Somewhere

Thursday, December 31, 2009


Snow this morning so I tried out my new "Yaktrax". I went up and down our steep driveway with nary a slip or slide.


Snow was flying against the dark sky; the walk was beautiful and my heart light.


Today I'll try to put my house in order, literally and metaphorically, in preparation for a new year.


This week I resumed work on a project that I'd put away 2 years ago when my eyesight was so poor. It will still be slow going, but I think it's important that I finish what I began for practical and spiritual reasons.
How wonderful is the gift of life!


Wednesday, December 30, 2009

Moment by moment

When I took the dogs out yesterday morning it was blustery and so cold. Even with hat and gloves, hoodie and coat zipped up to my chin the wind pierced me. I hunched my shoulders and hunkered down to seize whatever warmth I could, my eyes fixed upon the ground.

Christmas lights caught the corner of my eye and I looked up. Toward the river, pearly banks of clouds the size of countries morphed into continents upon a black horizon as the wind played with them. My shoulders relaxed as the beauty of the morning warmed me through and through.

● ● ●

Exercise task 1: State whether each statement agrees with the blog entries above, answering yes or no and quoting the deciding words: (a) The writer walked the steep driveway in the Yaktrax without slipping. (b) The writer set the project aside five years ago. (c) The writer went out with the dogs without gloves.
Exercise task 2: Edit the listing from its first line through the line with "при at (395, 382) colour: pink -> light green", both included, replacing "underline" with "underscore" and leaving all else unchanged. Return only those lines.
The listing below has no connection to the blog entries above.

Given records:
● ● ●

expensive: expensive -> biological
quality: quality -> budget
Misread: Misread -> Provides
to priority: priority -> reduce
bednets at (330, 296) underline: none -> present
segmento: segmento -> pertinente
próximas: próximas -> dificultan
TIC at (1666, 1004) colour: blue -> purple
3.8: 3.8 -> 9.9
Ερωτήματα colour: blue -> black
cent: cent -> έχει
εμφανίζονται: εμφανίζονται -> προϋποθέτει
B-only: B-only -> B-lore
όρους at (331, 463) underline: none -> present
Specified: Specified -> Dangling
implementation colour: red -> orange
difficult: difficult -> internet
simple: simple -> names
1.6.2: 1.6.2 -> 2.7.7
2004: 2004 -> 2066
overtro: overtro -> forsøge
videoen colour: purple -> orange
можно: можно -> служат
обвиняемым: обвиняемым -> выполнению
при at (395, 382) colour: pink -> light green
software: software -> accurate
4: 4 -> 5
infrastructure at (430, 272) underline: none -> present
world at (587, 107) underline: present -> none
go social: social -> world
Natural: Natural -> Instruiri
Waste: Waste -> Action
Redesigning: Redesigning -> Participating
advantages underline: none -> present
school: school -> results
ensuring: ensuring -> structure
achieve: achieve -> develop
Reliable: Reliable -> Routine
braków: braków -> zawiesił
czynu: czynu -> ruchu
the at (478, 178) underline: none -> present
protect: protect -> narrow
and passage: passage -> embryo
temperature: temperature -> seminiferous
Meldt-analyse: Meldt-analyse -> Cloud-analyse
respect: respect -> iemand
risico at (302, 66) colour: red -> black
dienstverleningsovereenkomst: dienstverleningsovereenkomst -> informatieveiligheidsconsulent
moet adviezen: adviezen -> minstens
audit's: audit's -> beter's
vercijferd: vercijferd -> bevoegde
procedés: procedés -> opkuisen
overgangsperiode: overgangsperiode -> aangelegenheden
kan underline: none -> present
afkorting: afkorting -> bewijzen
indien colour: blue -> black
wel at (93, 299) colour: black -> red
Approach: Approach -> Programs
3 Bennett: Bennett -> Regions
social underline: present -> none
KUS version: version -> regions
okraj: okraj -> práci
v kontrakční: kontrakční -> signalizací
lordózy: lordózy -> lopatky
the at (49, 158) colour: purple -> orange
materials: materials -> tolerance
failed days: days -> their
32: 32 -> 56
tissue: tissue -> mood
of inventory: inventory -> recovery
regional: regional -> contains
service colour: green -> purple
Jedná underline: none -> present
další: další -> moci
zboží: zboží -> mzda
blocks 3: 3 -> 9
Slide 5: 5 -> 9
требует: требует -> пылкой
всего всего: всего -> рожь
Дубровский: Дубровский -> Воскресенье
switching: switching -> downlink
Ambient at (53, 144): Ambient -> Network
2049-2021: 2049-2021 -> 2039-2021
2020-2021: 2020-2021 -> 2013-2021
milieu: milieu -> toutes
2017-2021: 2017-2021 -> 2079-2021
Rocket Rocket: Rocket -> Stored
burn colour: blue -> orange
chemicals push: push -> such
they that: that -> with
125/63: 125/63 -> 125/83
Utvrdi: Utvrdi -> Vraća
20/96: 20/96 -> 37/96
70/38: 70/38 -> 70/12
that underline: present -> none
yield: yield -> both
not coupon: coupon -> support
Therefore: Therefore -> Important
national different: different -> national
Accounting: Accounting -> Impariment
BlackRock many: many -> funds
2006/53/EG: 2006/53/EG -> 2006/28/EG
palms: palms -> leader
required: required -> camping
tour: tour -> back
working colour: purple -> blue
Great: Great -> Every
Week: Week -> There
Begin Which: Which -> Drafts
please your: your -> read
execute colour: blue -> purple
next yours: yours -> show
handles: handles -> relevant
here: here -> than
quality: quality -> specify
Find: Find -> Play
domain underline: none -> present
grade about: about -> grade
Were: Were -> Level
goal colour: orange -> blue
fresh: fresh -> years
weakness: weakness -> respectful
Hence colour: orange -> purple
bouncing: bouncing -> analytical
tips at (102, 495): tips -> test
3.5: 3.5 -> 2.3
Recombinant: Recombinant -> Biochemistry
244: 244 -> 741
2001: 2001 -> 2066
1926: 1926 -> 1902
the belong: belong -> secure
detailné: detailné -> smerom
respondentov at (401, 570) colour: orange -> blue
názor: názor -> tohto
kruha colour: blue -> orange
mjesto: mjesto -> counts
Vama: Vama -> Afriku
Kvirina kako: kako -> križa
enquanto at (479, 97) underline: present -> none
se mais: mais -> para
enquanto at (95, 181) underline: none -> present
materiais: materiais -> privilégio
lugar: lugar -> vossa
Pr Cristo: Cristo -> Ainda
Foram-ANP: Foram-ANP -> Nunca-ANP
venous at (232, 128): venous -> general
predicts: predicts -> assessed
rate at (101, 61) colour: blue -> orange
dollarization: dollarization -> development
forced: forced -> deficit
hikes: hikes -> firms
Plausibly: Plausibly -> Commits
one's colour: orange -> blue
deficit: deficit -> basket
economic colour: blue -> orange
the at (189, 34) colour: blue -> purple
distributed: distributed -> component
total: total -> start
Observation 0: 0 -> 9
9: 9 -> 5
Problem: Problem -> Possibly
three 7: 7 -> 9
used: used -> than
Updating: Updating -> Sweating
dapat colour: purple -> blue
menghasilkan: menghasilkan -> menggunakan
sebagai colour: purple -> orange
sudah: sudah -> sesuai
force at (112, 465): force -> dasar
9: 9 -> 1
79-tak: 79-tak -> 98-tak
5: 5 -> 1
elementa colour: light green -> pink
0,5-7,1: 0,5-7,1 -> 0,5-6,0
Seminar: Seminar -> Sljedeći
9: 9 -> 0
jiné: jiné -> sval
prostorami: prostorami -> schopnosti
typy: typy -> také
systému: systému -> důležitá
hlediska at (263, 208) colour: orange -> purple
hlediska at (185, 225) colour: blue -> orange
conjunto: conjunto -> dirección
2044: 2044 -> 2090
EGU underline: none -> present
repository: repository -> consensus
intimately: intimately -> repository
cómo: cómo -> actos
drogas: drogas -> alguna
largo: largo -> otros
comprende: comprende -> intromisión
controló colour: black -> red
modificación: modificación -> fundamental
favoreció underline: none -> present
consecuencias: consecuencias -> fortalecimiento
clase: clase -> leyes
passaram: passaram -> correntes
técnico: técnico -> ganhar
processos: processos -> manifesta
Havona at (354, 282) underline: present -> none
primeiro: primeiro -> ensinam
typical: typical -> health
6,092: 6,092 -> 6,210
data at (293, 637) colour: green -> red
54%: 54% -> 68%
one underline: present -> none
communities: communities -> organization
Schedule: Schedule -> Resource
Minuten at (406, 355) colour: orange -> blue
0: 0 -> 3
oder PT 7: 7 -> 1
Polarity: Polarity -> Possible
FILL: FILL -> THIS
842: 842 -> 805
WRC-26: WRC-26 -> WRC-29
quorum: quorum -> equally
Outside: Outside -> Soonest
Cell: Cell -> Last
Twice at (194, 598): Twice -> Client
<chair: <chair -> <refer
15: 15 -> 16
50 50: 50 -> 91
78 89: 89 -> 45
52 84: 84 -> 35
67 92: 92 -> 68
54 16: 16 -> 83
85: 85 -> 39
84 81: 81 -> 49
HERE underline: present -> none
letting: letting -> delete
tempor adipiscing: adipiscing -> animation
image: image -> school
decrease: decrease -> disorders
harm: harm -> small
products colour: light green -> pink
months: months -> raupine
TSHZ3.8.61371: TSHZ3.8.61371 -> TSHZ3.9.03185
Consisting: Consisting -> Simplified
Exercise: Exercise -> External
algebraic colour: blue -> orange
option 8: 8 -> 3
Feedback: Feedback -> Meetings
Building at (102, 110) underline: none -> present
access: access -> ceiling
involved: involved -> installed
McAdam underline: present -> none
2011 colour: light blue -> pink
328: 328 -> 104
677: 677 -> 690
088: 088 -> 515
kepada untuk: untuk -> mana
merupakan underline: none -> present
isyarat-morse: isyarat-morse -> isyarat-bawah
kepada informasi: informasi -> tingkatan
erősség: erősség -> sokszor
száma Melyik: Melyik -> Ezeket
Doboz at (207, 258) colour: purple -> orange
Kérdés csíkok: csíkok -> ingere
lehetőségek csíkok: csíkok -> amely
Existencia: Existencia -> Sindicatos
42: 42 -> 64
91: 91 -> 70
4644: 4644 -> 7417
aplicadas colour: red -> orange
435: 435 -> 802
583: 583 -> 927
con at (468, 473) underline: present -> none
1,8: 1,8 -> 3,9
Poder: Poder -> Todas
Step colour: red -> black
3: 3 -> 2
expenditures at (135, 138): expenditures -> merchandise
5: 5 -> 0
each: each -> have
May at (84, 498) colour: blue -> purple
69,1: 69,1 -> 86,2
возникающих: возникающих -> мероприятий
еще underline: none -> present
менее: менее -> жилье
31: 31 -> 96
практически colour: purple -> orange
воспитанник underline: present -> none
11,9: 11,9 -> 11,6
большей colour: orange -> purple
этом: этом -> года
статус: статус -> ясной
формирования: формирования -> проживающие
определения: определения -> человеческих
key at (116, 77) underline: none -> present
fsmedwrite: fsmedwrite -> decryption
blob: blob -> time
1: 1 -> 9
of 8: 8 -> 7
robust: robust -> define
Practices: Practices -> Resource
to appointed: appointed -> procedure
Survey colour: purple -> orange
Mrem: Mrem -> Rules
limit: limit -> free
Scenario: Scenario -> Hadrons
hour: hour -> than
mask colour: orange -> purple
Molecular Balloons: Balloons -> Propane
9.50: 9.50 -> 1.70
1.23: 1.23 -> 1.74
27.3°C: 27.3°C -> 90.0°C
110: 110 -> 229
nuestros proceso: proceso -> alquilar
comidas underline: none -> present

● ● ●

Full solution 1:
(a) Yes: "I went up and down our steep driveway with nary a slip or slide."
(b) No: "I'd put away 2 years ago"
(c) No: "Even with hat and gloves, hoodie and coat zipped up to my chin"

Full solution 2:
expensive: expensive -> biological
quality: quality -> budget
Misread: Misread -> Provides
to priority: priority -> reduce
bednets at (330, 296) underscore: none -> present
segmento: segmento -> pertinente
próximas: próximas -> dificultan
TIC at (1666, 1004) colour: blue -> purple
3.8: 3.8 -> 9.9
Ερωτήματα colour: blue -> black
cent: cent -> έχει
εμφανίζονται: εμφανίζονται -> προϋποθέτει
B-only: B-only -> B-lore
όρους at (331, 463) underscore: none -> present
Specified: Specified -> Dangling
implementation colour: red -> orange
difficult: difficult -> internet
simple: simple -> names
1.6.2: 1.6.2 -> 2.7.7
2004: 2004 -> 2066
overtro: overtro -> forsøge
videoen colour: purple -> orange
можно: можно -> служат
обвиняемым: обвиняемым -> выполнению
при at (395, 382) colour: pink -> light green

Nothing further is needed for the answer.